=== ACTION ITEM ===
Repeat the data exactly, leaving out any image.
***
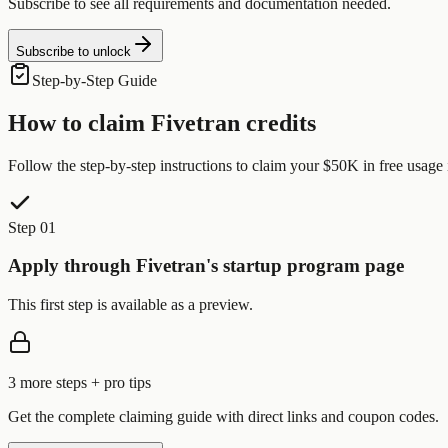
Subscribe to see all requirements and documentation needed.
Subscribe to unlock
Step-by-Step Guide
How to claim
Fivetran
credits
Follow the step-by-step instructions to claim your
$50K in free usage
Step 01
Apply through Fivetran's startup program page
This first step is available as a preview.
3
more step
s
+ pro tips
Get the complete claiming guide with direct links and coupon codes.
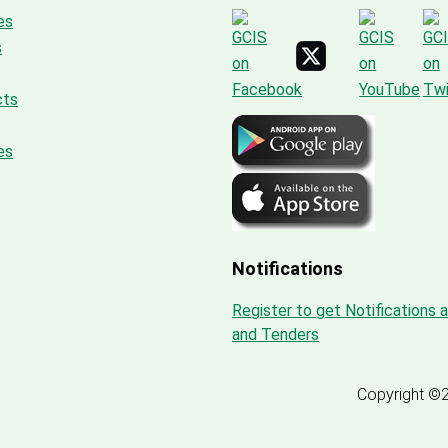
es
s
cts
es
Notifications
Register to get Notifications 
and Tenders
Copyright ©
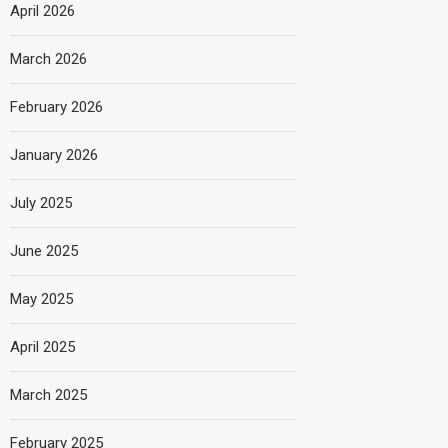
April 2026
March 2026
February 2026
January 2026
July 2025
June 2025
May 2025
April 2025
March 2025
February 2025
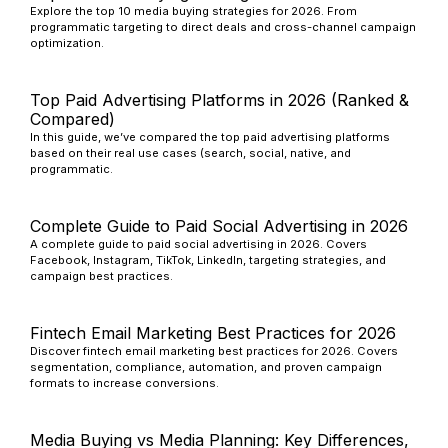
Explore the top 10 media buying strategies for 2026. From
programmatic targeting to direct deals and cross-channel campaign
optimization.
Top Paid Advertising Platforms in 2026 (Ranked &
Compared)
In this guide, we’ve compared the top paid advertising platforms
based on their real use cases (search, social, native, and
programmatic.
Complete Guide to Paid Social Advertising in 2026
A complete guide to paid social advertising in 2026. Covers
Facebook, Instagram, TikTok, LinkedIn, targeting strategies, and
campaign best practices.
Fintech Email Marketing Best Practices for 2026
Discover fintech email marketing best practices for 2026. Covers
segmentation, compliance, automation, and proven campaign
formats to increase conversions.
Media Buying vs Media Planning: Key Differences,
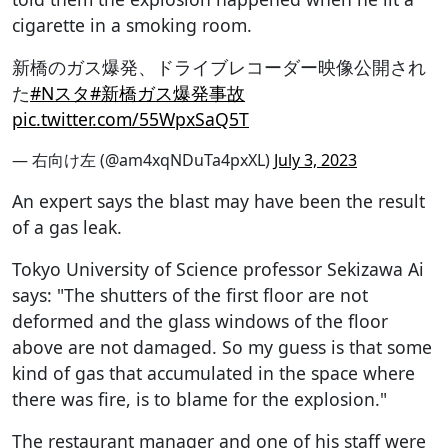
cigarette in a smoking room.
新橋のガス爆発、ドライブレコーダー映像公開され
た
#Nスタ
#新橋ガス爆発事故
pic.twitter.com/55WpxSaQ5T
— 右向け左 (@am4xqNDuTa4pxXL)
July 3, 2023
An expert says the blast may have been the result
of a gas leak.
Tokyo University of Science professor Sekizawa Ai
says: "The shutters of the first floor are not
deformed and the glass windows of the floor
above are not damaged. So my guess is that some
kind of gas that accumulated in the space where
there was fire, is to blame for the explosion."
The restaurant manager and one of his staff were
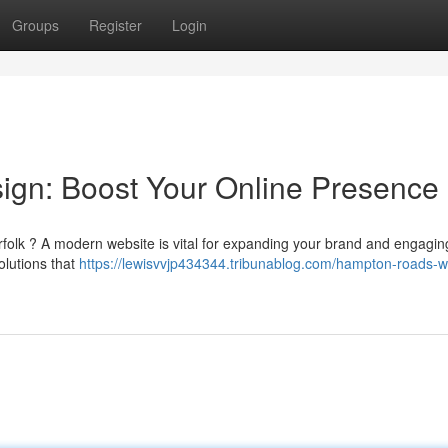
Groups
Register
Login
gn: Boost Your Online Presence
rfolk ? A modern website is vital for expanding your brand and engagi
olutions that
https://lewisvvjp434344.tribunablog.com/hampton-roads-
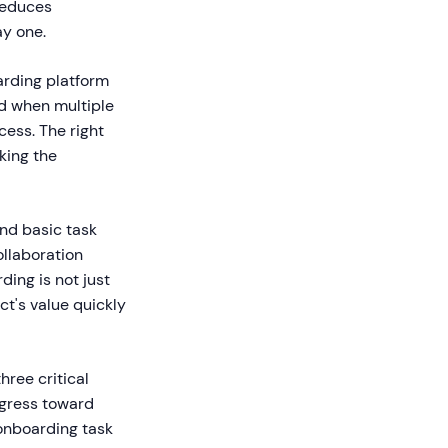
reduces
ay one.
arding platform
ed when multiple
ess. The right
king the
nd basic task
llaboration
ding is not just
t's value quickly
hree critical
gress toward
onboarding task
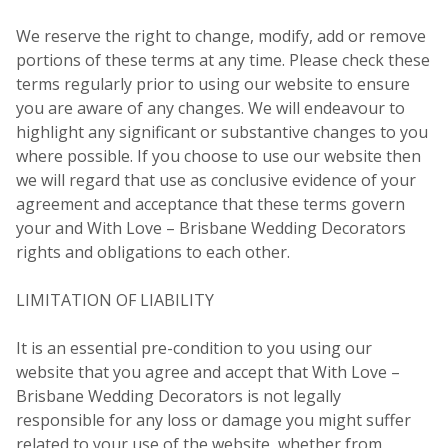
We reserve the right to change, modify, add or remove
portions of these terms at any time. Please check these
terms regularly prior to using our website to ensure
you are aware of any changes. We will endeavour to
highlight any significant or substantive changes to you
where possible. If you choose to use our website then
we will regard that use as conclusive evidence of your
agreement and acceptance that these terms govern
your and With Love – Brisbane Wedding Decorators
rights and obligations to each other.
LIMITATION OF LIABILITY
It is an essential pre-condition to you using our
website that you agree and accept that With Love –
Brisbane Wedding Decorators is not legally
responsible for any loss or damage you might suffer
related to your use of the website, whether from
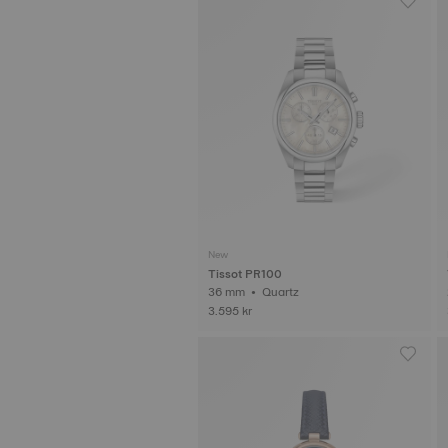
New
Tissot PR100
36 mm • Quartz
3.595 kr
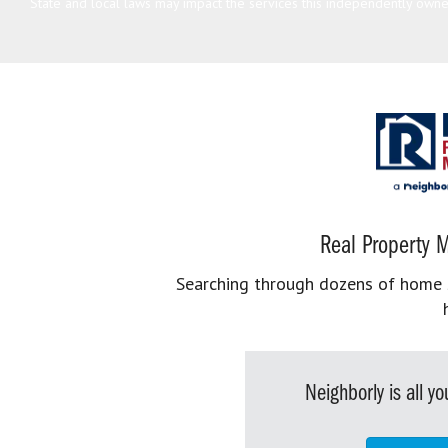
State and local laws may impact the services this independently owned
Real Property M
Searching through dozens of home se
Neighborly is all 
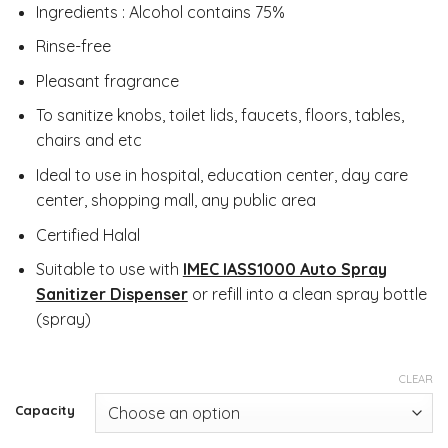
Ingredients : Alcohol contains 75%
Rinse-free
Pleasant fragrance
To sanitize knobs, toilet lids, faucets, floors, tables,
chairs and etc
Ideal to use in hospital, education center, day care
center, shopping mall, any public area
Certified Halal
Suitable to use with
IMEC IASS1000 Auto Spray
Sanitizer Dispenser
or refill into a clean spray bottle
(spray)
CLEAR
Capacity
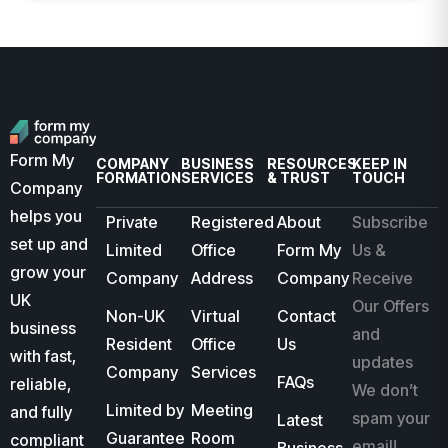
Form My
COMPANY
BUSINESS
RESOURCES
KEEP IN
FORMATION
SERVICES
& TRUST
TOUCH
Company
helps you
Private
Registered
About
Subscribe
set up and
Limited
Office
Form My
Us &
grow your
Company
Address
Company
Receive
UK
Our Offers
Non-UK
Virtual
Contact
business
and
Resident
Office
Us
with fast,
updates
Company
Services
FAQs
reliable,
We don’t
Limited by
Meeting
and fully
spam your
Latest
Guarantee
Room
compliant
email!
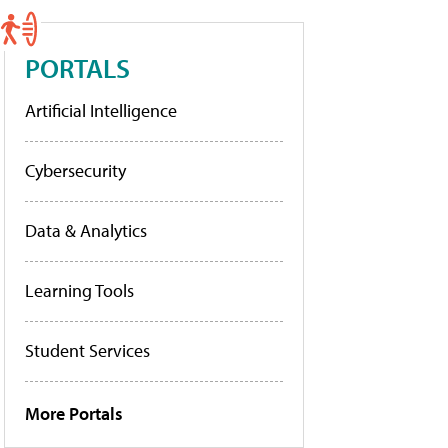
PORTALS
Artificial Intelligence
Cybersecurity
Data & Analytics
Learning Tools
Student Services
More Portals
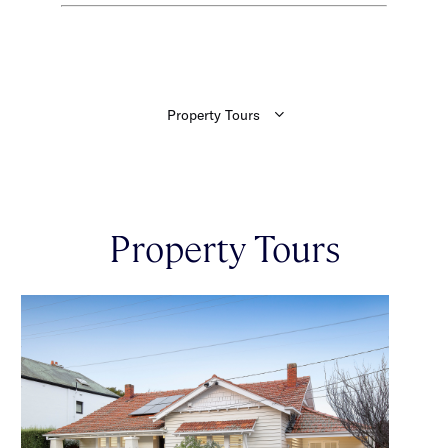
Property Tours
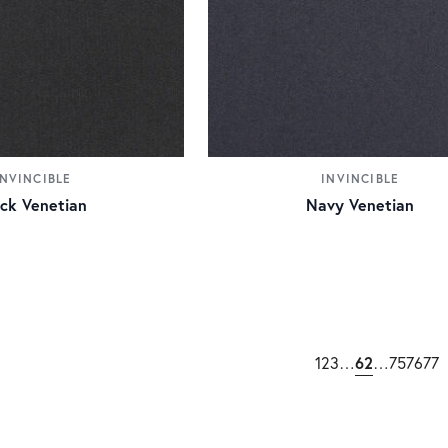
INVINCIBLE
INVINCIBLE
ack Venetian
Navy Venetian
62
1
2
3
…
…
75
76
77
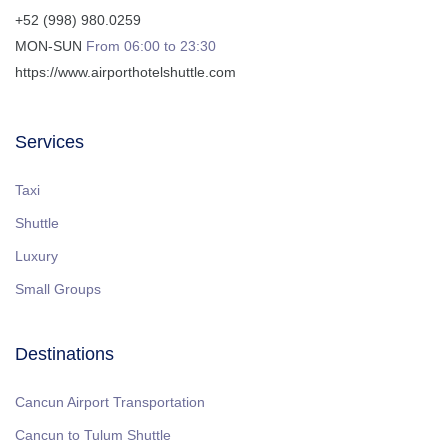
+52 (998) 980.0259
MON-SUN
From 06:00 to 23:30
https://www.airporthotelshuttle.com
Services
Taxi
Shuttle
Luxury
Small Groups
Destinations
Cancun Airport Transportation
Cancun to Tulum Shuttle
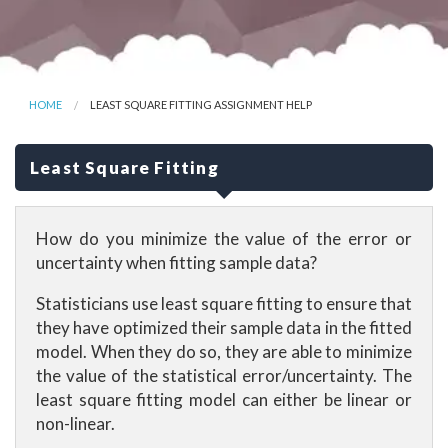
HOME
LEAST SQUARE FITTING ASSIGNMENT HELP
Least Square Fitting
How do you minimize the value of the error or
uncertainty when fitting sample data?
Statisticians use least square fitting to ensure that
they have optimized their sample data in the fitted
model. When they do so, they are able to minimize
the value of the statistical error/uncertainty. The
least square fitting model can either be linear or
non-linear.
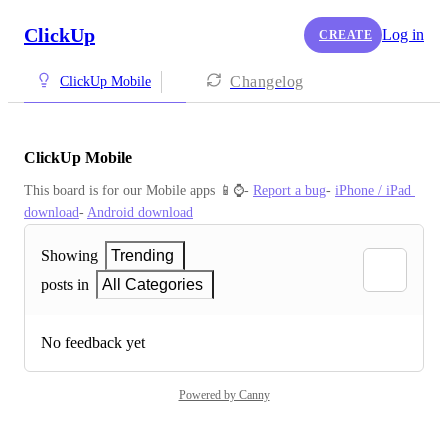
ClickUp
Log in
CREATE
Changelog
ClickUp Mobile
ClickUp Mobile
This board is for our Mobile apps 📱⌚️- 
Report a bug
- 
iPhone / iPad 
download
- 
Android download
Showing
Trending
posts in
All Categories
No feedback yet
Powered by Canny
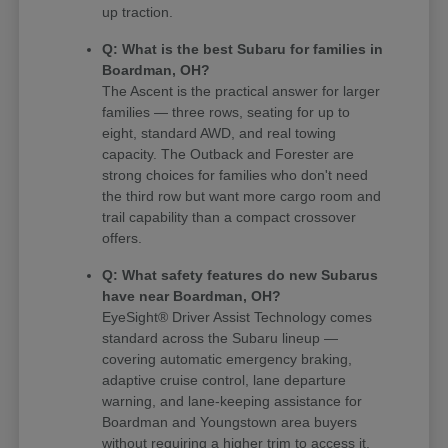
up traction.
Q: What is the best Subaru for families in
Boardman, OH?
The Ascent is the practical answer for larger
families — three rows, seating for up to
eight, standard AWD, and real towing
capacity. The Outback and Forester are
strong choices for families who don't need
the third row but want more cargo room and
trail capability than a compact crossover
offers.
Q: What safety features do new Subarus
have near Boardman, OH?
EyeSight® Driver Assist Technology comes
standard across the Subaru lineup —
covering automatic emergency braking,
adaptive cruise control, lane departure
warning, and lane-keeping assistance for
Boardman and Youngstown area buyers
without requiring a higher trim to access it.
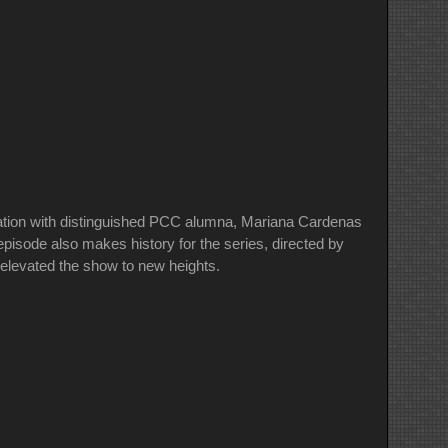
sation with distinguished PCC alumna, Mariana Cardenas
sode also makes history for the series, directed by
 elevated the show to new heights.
***
=== THE COMPLETED TASK ===
Subscribe to see all requirements and documentation needed.
Subscribe to unlock
Step-by-Step Guide
How to claim
Fivetran
credits
Follow the step-by-step instructions to claim your
$50K in free usage
Step 01
Apply through Fivetran's startup program page
This first step is available as a preview.
3
more step
s
+ pro tips
Get the complete claiming guide with direct links and coupon codes.
es
s
cts
es
Notifications
Register to get Notifications 
and Tenders
Copyright ©
April 2026
March 2026
February 2026
January 2026
July 2025
June 2025
May 2025
April 2025
March 2025
February 2025
Explore the top 10 media buying strategies for 2026. From
programmatic targeting to direct deals and cross-channel campaign
optimization.
Top Paid Advertising Platforms in 2026 (Ranked &
Compared)
In this guide, we’ve compared the top paid advertising platforms
based on their real use cases (search, social, native, and
programmatic.
Complete Guide to Paid Social Advertising in 2026
A complete guide to paid social advertising in 2026. Covers
Facebook, Instagram, TikTok, LinkedIn, targeting strategies, and
campaign best practices.
Fintech Email Marketing Best Practices for 2026
Discover fintech email marketing best practices for 2026. Covers
segmentation, compliance, automation, and proven campaign
formats to increase conversions.
Media Buying vs Media Planning: Key Differences,
cigarette in a smoking room.
新橋のガス爆発、ドライブレコーダー映像公開され
た
#Nスタ
#新橋ガス爆発事故
pic.twitter.com/55WpxSaQ5T
— 右向け左 (@am4xqNDuTa4pxXL)
July 3, 2023
An expert says the blast may have been the result
of a gas leak.
Tokyo University of Science professor Sekizawa Ai
says: "The shutters of the first floor are not
deformed and the glass windows of the floor
above are not damaged. So my guess is that some
kind of gas that accumulated in the space where
there was fire, is to blame for the explosion."
The restaurant manager and one of his staff were
Groups
Register
Login
gn: Boost Your Online Presence
rfolk ? A modern website is vital for expanding your brand and engagi
olutions that
https://lewisvvjp434344.tribunablog.com/hampton-roads-
reduces
ay one.
arding platform
ed when multiple
ess. The right
king the
nd basic task
llaboration
ding is not just
t's value quickly
hree critical
gress toward
onboarding task
We reserve the right to change, modify, add or remove
portions of these terms at any time. Please check these
terms regularly prior to using our website to ensure
you are aware of any changes. We will endeavour to
highlight any significant or substantive changes to you
where possible. If you choose to use our website then
we will regard that use as conclusive evidence of your
agreement and acceptance that these terms govern
your and With Love – Brisbane Wedding Decorators
rights and obligations to each other.
LIMITATION OF LIABILITY
It is an essential pre-condition to you using our
website that you agree and accept that With Love –
Brisbane Wedding Decorators is not legally
responsible for any loss or damage you might suffer
related to your use of the website, whether from
New
Tissot PR100
36 mm • Quartz
3.595 kr
State and local laws may impact the services this independently owned
Real Property M
Searching through dozens of home se
Neighborly is all 
Ingredients : Alcohol contains 75%
Rinse-free
Pleasant fragrance
To sanitize knobs, toilet lids, faucets, floors, tables,
chairs and etc
Ideal to use in hospital, education center, day care
center, shopping mall, any public area
Certified Halal
Suitable to use with
IMEC IASS1000 Auto Spray
Sanitizer Dispenser
or refill into a clean spray bottle
(spray)
CLEAR
Capacity
Form My
COMPANY
BUSINESS
RESOURCES
KEEP IN
FORMATION
SERVICES
& TRUST
TOUCH
Company
helps you
Private
Registered
About
Subscribe
set up and
Limited
Office
Form My
Us &
grow your
Company
Address
Company
Receive
UK
Our Offers
Non-UK
Virtual
Contact
business
and
Resident
Office
Us
with fast,
updates
Company
Services
FAQs
reliable,
We don’t
Limited by
Meeting
and fully
spam your
Latest
Guarantee
Room
compliant
email!
PORTALS
Artificial Intelligence
Cybersecurity
Data & Analytics
Learning Tools
Student Services
More Portals
Property Tours
INVINCIBLE
INVINCIBLE
ack Venetian
Navy Venetian
62
1
2
3
…
…
75
76
77
+52 (998) 980.0259
MON-SUN
From 06:00 to 23:30
https://www.airporthotelshuttle.com
Services
Taxi
Shuttle
Luxury
Small Groups
Destinations
Cancun Airport Transportation
Cancun to Tulum Shuttle
HOME
LEAST SQUARE FITTING ASSIGNMENT HELP
Least Square Fitting
How do you minimize the value of the error or
uncertainty when fitting sample data?
Statisticians use least square fitting to ensure that
they have optimized their sample data in the fitted
model. When they do so, they are able to minimize
the value of the statistical error/uncertainty. The
least square fitting model can either be linear or
non-linear.
ClickUp
Log in
CREATE
Changelog
ClickUp Mobile
ClickUp Mobile
This board is for our Mobile apps 📱⌚️- 
Report a bug
- 
iPhone / iPad 
download
- 
Android download
Showing
Trending
posts in
All Categories
No feedback yet
Powered by Canny
up traction.
Q: What is the best Subaru for families in
Boardman, OH?
The Ascent is the practical answer for larger
families — three rows, seating for up to
eight, standard AWD, and real towing
capacity. The Outback and Forester are
strong choices for families who don't need
the third row but want more cargo room and
trail capability than a compact crossover
offers.
Q: What safety features do new Subarus
have near Boardman, OH?
EyeSight® Driver Assist Technology comes
standard across the Subaru lineup —
covering automatic emergency braking,
adaptive cruise control, lane departure
warning, and lane-keeping assistance for
Boardman and Youngstown area buyers
without requiring a higher trim to access it.
sation with distinguished PCC alumna, Mariana Cardenas
sode also makes history for the series, directed by
 elevated the show to new heights.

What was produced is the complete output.